Sounding older and more confident than early, effortful works such as ‘Genie in Bottle’, the singer puts the X in Xtina.
THE TRANSITION from teen stardom to something less ephemeral isn’t easy at the best of times. For the Mickey Mouse Club alumnus Christina Aguilera, it’s a transition that has inevitably involved the jettisoning of clothes for high-profile video shoots. “I nearly died when I saw she was wearing so little,” said Delci Fidler, the singer’s grandmother back in 2001, on seeing Aguilera perform ‘Lady Marmalade’ wearing make-up whose total weight exceeded that of her clothes.
Semi-naked album shoots (Stripped in 2001) and Rolling Stone covers followed. But with Back to Basics in 2006 Aguilera seemed to turn a corner. Addressing her marketing executive fiancé Jordan Bratman on the album’s final song, ‘The Right Man’, Aguilera’s formidable pipes cannoned their way through a wall of choral harmonies and right into the chapel where her future husband awaited her.
If nothing else, you imagine Fidler must have been delighted to see someone make an honest woman of her granddaughter. Should she want to keep it that way, it’s perhaps best that Aguilera avoid offering her gran a copy of her fourth album, coming with what must rank as some of the singer’s most explicit songs to date.

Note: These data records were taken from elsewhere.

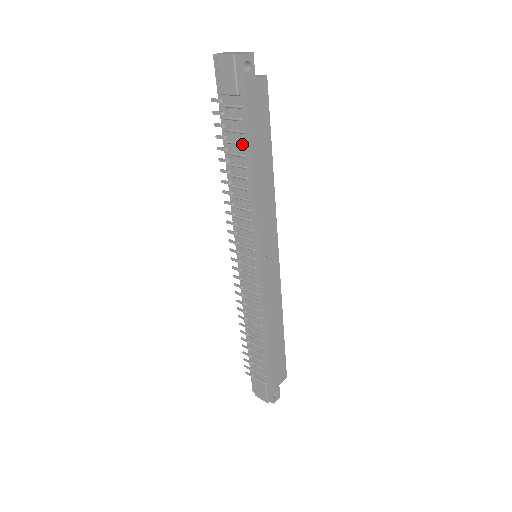
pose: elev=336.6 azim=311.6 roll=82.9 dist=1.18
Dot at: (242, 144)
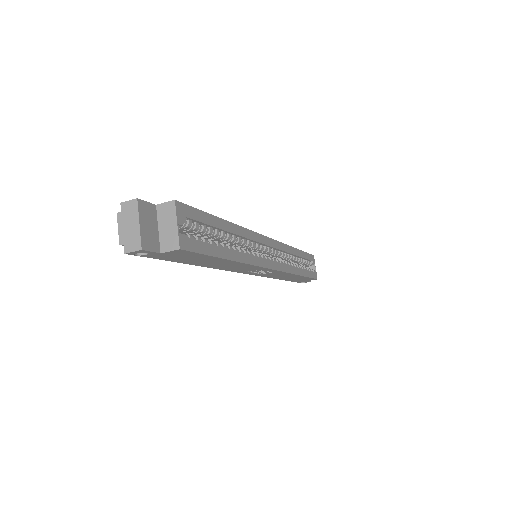
Dot at: occluded
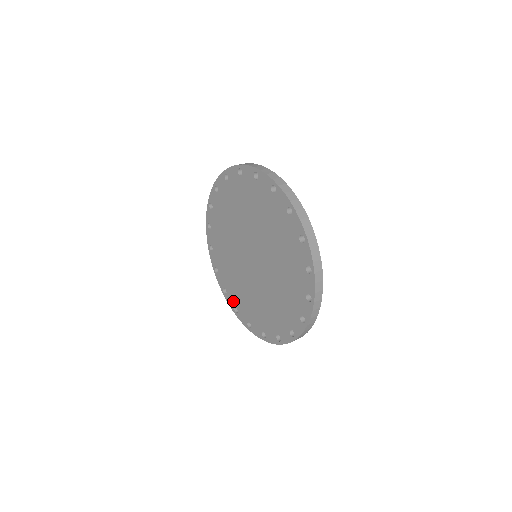
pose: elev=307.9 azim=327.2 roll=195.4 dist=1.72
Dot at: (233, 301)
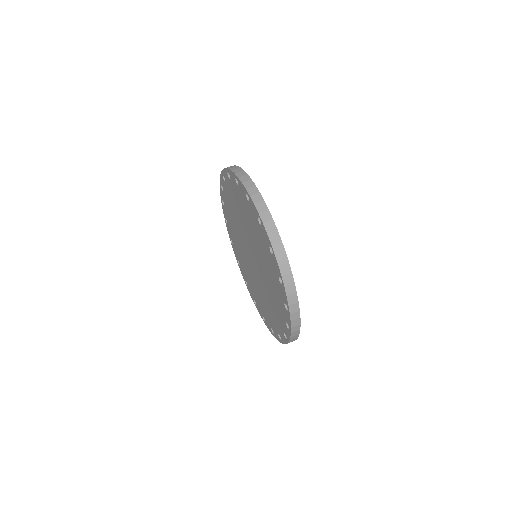
Dot at: (237, 256)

Admittedly, there are no profanities on the digitised hump-tempo beats of ‘Woohoo’. But with such lines as, “All the boys think it’s cake when they taste my woohoo/ You don’t even need a plate/ Just ya face,” she’s clearly not talking about Kelloggs Rice Krispies Squares. As a marginally less silly companion piece to Flight of the Conchords’ horny ragga-pop explosion ‘Boom’, you really can’t fault it.
The good news is that, on what ranks as the most straight-up enjoyable album of her career, it’s not so out of place either. Whatever she’s baring on the mechanised hook-and-pull of the title track or the warped robo-pop of ‘Elastic Love’ — the latter featuring the line, “If I was a ruler I’d set you straight” — it’s not her soul.
Far from being a problem, that might be the key to what makes them so likeable. If motherhood has relaxed her, then the maternal, mawkish sopfest of ‘Lift Me Up’ is a small price to pay for what surrounds it. Percussive whip-cracks vie with mariachi horns that seem to ape cries of pain on the Latino sado-disco of ‘Desnudate’, while ‘My Girls’ pays host to an alliance between Aguilera and celebrated Canadian gender-transgressor Peaches. Tempting as it is to imagine that Aguilera freighted in the creator of ‘Fuck the Pain Away’ and ‘Diddle My Skittle’ for extra shock value, the fact is that Aguilera needs no help in that regard. The singer who famously sang, “I am beautiful/ No matter what they say” on her 2001 hit ‘Beautiful’, casts those sentiments in a more literal light on ‘Vanity’, a song about being “lawfully vetted” to the sight of your own reflection.
Presumably written for anyone who still didn’t know quite what she was getting at with ‘Woohoo’, ‘Sex for Breakfast’ is better still — eliciting a gauzy post-coital performance from Aguilera as great in its way as the songs whose DNA it seems to share: Smokey Robinson’s ‘Cruising’ and TLC’s ‘Red Light Special’.
For the measure of her progress, it’s worth contrasting the effortlessness of the execution here to early singles such as ‘Genie in a Bottle’. As early as 1999 Aguilera’s voice sounded as if it was straining to be more substantial than mere pop. By contrast, Bionic is the sound of a woman having far too much fun to give a stuff what you think. Which, needless to say, compounds its allure.